→ **Extract**:

According to Gretchen Holbrook Gerzina, the Atlantic ocean became a “symbol of movement” (Gerzina 42) for Africans. To many Africans, the Atlantic became a symbol of freedom of which they did not have in their homeland. This journey and the foreign lands, in which it took them to, provided them with a new African identity. Gerzina used the personal writings of Olaudah Equiano and travel journals of African sailors to explain the influence the “Black Atlantic” had on them. These journals and writings come from Africans which had a freedom that many other Africans who were part of the trade did not have. They defined a particular population which was divided from the majority of Africans who were taken and enslaved on plantations or as servants. A majority of those who were enslaved on plantations were not given the freedom of mobility. (Gerzina 45) For the Africans who were enslaved the Atlantic held within it a different meaning. It was the force in which stole their freedom and imprisoned them from the outside world. They were stolen from their home, separated from their families, and forced to work under cruel conditions. The final population influenced by the “Black Atlantic” were the family members and members of African society that remained in Africa. According to Joseph E. Inikori, “the Atlantic slave trade was a factor in the historical process that produced the current economic underdevelopment in tropical Africa” (Inikori 37) The effect of having such a large portion of the working population taken from Africa had long term effects on the economical development of Africa. The influence of the “Black Atlantic” was best explained by Gerzina when she wrote, “If the ocean was the site of disaporic travel and therefore symbolic of danger, displacement, and death, it also represented self-determination and the route to independence.” (Gerzina 43)

1 comment:

  1. Although I think you are correct that the Gerzina article articulates the cultural consciousness of both free and enslaved black populations that developed from their interactions with Europeans during the 18th century, I didn't see where she addressed the issue of the populations left behind in Africa or African underdevelopment.

    Gerzina's article (from my perception and as such, is subject to the lingering effects of kids and a busy household) was her response to Paul Gilroy's book, The Black Atlantic and his thinly veiled Marxist theories about the development of an African consciousness which was a direct expression of their collective experiences with the Altantic slave trade.

    I'm still somewhat confused as to why the debate over the exact number of people taken from their African homelands became and continues to be such a hot button for scholars. It seems that bean counting has overtaken the larger issues of the lingering effects of millions of people compelled into a forced migration, then enslaved. Does it matter if it was 10 million or 12 million or 50 million? And that doesn't even count the children born into slavery and sold away from their families. Statistical modeling in history, I feel, detracts from the harsh reality that these were people. Maybe it's easier to think of them as statistics.

→ **Tasks for this exercise**:
1. In the passage on the Black Atlantic, what phrase does Gerzina use for what the Atlantic Ocean became for Africans?
2. Write out the part of the passage on the Black Atlantic starting with "1. Although I" and going on through "or African underdevelopment.".

→ **Recorded information**:
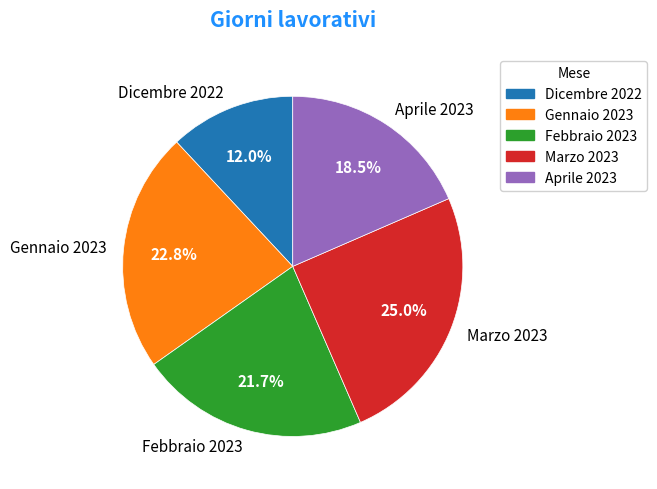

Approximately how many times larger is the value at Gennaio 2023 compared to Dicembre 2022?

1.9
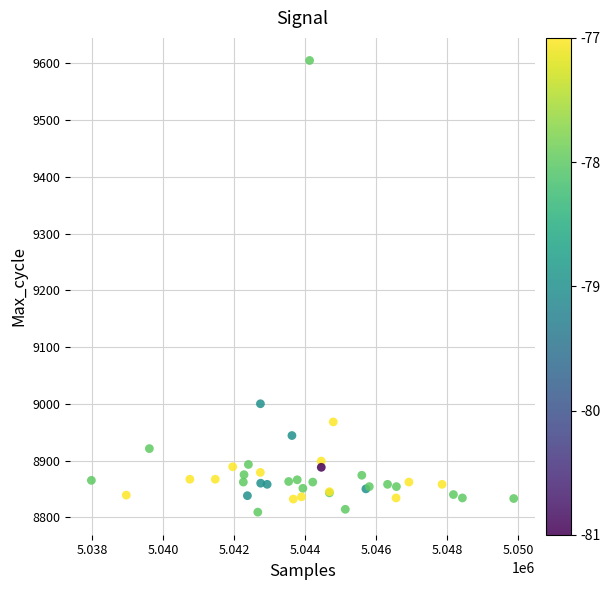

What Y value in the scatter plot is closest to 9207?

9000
...
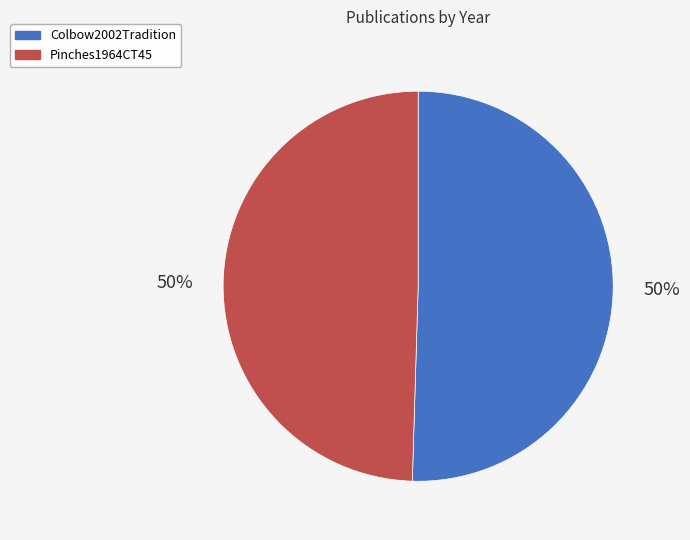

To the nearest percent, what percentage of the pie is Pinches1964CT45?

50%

→ **Task-by-task solutions**:
1. A "symbol of movement."

2.
1. Although I think you are correct that the Gerzina article articulates the cultural consciousness of both free and enslaved black populations that developed from their interactions with Europeans during the 18th century, I didn't see where she addressed the issue of the populations left behind in Africa or African underdevelopment.